Excerpted passage:
↓↓↓

Eating nothing but beer for a month call that oktoberfast.
Wolf: Woof!
Me: Omg Pokémon do exist.
#ReplaceACelebWithAHouseHoldItem Nail Patrick Harris
Explaining a fountain to a 3rd world country must be weird. ‘Yeah we just shoot clean water into the air and throw our extra money into it’.
INTERVIEWER: So…that’s it. Any questions for me?
ME: Do boxer dogs actually punch?
I: um no that’s not
ME: I bet they use a puppercut
Kid: Your my best friend, Mom.
Me: *eyes well up with tears* It’s you’re.
When the pandemic ends, don’t forget to update your Face ID so your phone can recognize you without that cheeto dust mustache.
[job interview]
What’s ur greatest strength?
“I wear too much cologne”
No, I mean-
“A lady legit passed out when I got in the elevator”
*doorbell rings, I open door*
Alien: Hi! Do you have a moment so I can teach you highly advanced life skills that will save your species?
Me: Yes! My vacuum is making a funny noise. Could you look at it?
Alien calls back to mothership: Can’t I just vaporize her?

↑↑↑

Aim of the exercise:
Please answer these questions about the jokes:
1. What does the speaker bet boxer dogs use?
2. What celebrity name does the household-item hashtag joke produce?
3. What does the speaker ask the alien to look at?
The lines after the jokes come from a separate source.

Collected material:
↓↓↓

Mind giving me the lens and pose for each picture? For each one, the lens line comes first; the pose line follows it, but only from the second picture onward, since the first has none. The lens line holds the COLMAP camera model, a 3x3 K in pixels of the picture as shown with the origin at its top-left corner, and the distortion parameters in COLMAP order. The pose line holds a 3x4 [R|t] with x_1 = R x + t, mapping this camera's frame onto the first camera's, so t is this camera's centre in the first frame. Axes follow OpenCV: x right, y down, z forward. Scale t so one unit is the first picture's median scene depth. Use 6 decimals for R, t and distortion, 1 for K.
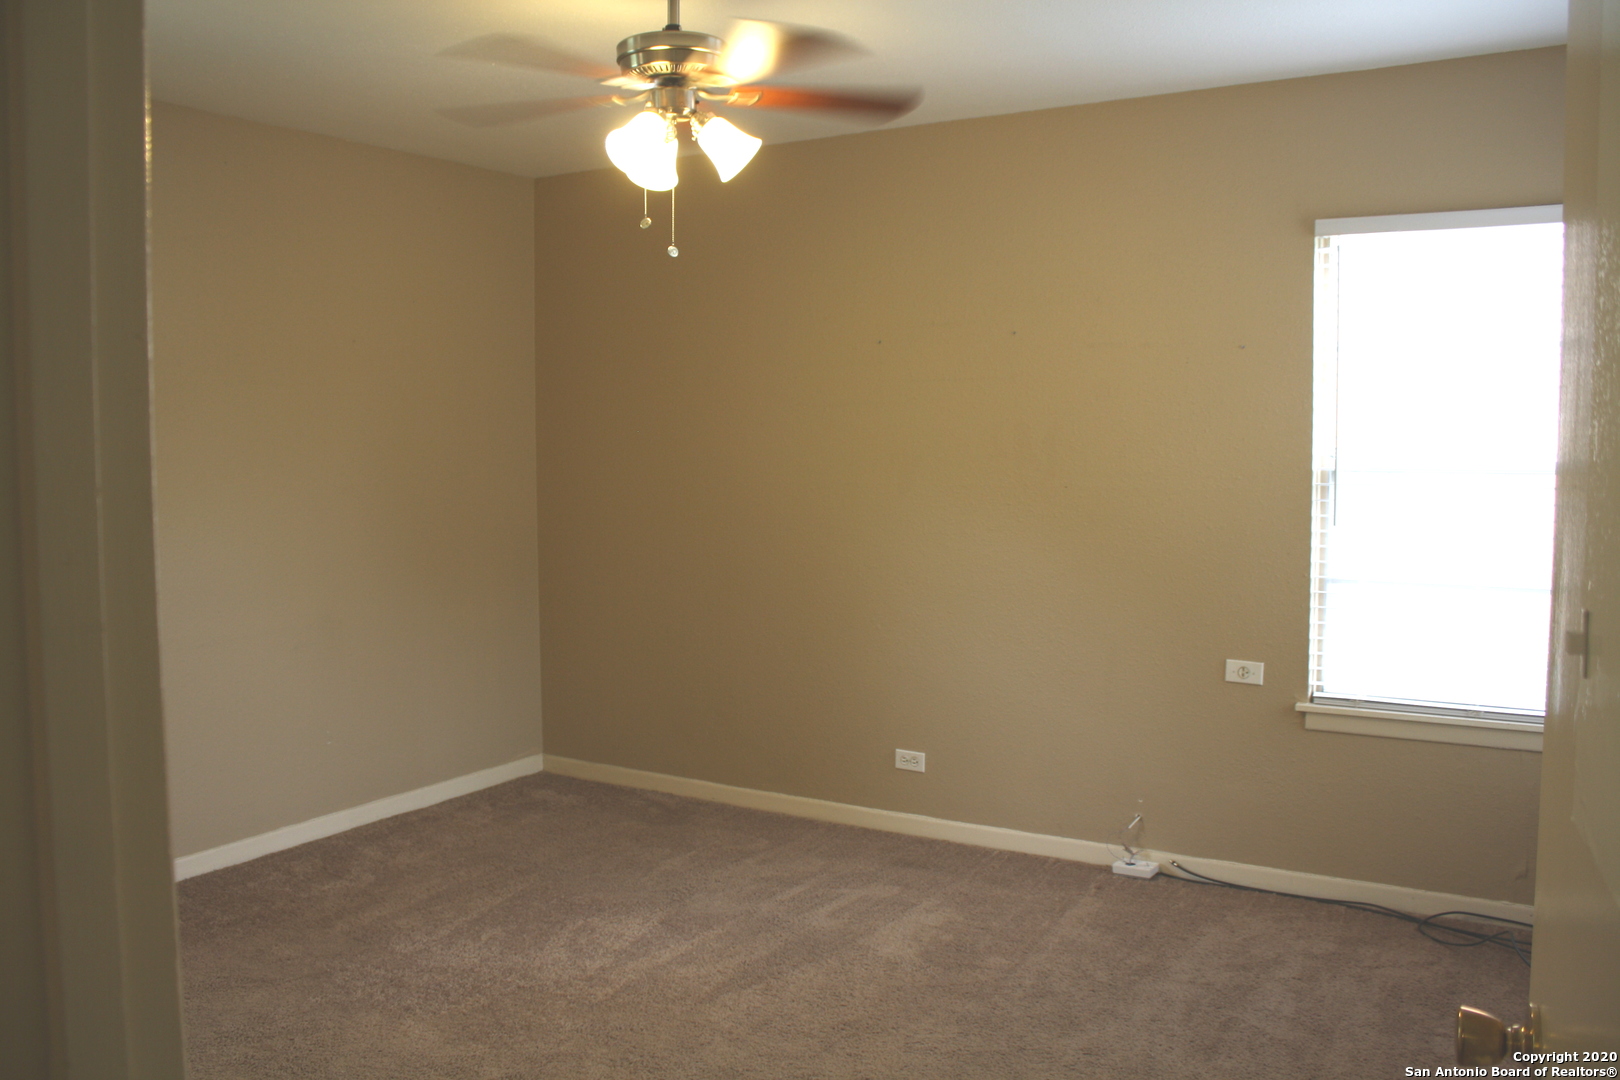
lens RADIAL K [[1334.6, 0, 819.3], [0, 1334.6, 537.0], [0, 0, 1]] dist [-0.150632, 0.135856]
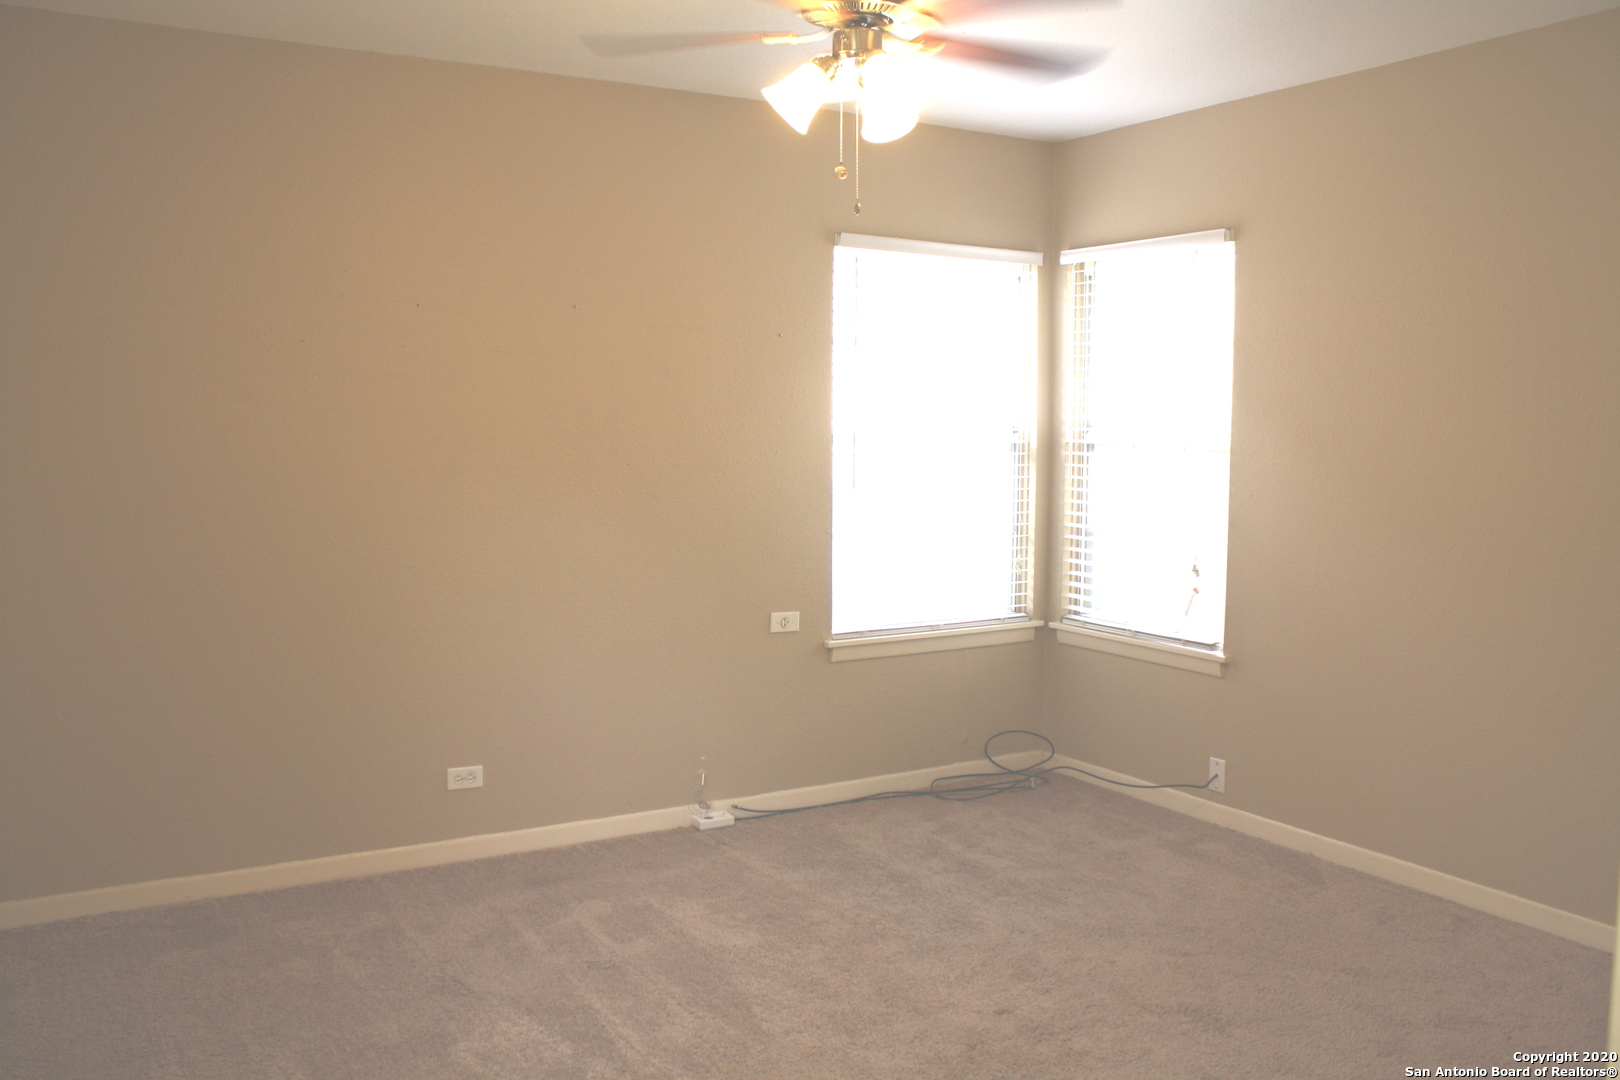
lens RADIAL K [[1334.6, 0, 819.3], [0, 1334.6, 537.0], [0, 0, 1]] dist [-0.150632, 0.135856]
pose [[0.462585, -0.069114, 0.883877, -0.692599], [0.054978, 0.997274, 0.049208, -0.026266], [-0.884868, 0.025831, 0.465124, 0.444977]]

↑↑↑

Your response:
1. A puppercut.
2. Nail Patrick Harris.
3. The speaker's vacuum, which is making a funny noise.